▸ Brief: Your job with the data below: print everything from the line that holds "### Methods" down to the line that holds "#### Defined in", ends included, exactly, and nothing else.

▸ Provided records:
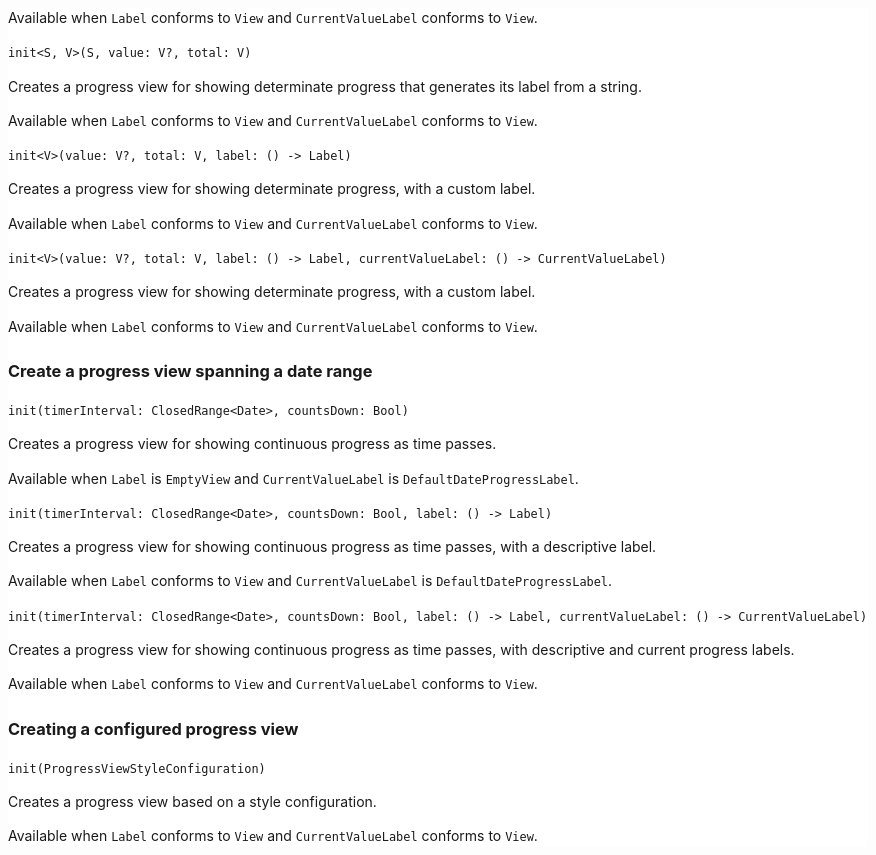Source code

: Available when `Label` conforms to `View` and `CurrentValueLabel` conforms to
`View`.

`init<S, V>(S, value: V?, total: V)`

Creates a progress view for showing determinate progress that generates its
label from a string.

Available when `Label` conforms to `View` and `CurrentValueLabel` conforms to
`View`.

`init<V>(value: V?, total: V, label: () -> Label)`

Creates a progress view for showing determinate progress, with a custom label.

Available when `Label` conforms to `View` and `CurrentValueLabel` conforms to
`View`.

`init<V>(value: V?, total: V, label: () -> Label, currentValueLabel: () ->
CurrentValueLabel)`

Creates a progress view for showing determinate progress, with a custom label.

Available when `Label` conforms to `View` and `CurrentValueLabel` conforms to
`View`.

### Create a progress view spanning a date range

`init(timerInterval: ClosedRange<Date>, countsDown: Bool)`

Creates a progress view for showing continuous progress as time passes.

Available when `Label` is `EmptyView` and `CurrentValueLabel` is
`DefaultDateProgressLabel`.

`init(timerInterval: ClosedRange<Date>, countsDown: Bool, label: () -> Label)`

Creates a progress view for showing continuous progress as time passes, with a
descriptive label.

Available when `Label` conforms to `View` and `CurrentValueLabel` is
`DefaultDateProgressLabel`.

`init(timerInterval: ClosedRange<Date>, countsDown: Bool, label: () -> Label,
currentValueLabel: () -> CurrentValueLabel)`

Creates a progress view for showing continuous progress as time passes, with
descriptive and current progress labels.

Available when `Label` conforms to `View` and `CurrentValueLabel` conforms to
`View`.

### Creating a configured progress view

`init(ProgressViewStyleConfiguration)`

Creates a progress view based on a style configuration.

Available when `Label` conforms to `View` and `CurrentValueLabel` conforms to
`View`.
---
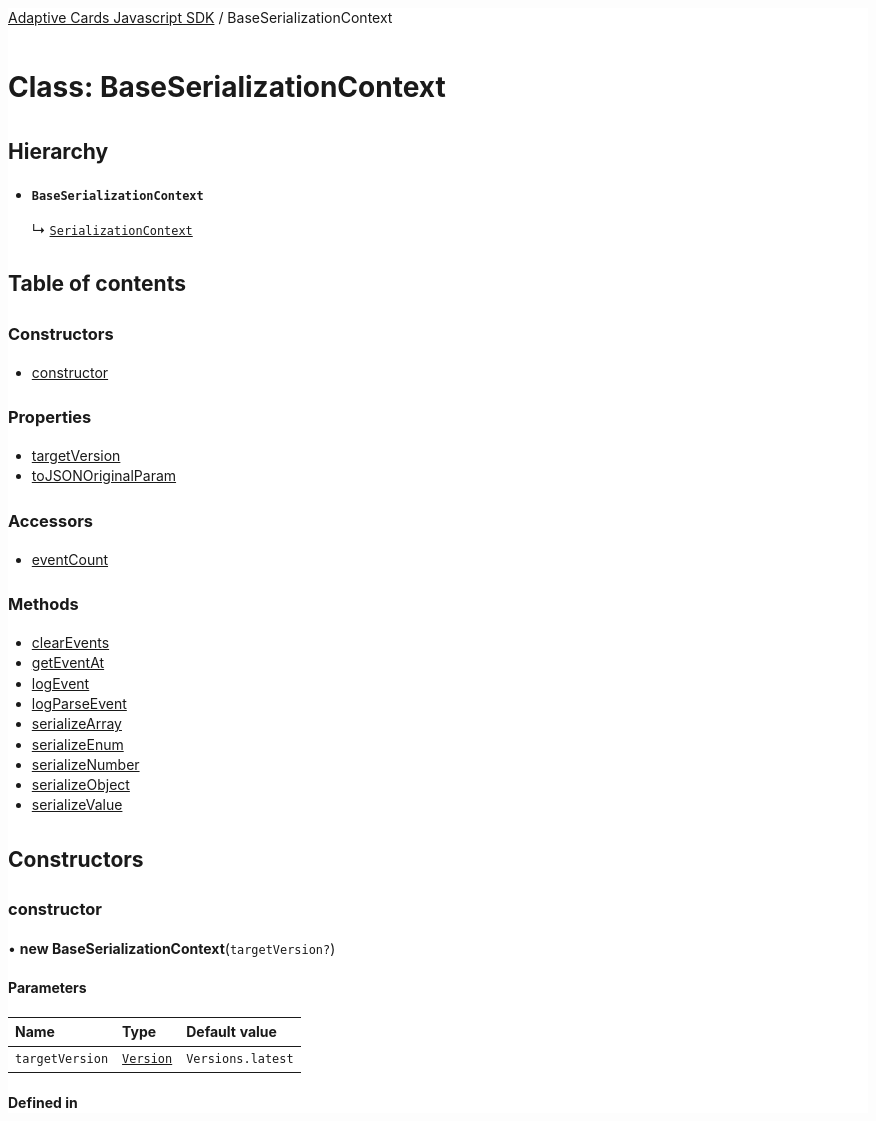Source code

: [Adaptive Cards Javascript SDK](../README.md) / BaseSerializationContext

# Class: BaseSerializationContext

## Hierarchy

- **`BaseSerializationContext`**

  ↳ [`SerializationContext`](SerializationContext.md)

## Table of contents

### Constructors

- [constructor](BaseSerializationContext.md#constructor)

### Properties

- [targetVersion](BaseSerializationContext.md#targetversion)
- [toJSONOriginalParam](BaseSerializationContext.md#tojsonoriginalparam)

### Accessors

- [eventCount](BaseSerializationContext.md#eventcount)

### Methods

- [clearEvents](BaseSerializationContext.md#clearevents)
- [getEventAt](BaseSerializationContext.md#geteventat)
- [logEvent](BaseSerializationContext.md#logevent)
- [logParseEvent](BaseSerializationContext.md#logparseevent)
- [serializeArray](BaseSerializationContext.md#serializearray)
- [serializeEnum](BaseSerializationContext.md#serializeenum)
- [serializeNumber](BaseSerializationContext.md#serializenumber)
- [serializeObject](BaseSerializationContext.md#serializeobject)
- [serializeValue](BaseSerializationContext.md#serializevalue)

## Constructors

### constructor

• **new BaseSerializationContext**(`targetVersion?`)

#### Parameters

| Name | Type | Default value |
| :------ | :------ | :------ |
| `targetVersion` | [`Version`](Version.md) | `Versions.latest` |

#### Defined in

▸ Result below:
### Methods

- [clearEvents](BaseSerializationContext.md#clearevents)
- [getEventAt](BaseSerializationContext.md#geteventat)
- [logEvent](BaseSerializationContext.md#logevent)
- [logParseEvent](BaseSerializationContext.md#logparseevent)
- [serializeArray](BaseSerializationContext.md#serializearray)
- [serializeEnum](BaseSerializationContext.md#serializeenum)
- [serializeNumber](BaseSerializationContext.md#serializenumber)
- [serializeObject](BaseSerializationContext.md#serializeobject)
- [serializeValue](BaseSerializationContext.md#serializevalue)

## Constructors

### constructor

• **new BaseSerializationContext**(`targetVersion?`)

#### Parameters

| Name | Type | Default value |
| :------ | :------ | :------ |
| `targetVersion` | [`Version`](Version.md) | `Versions.latest` |

#### Defined in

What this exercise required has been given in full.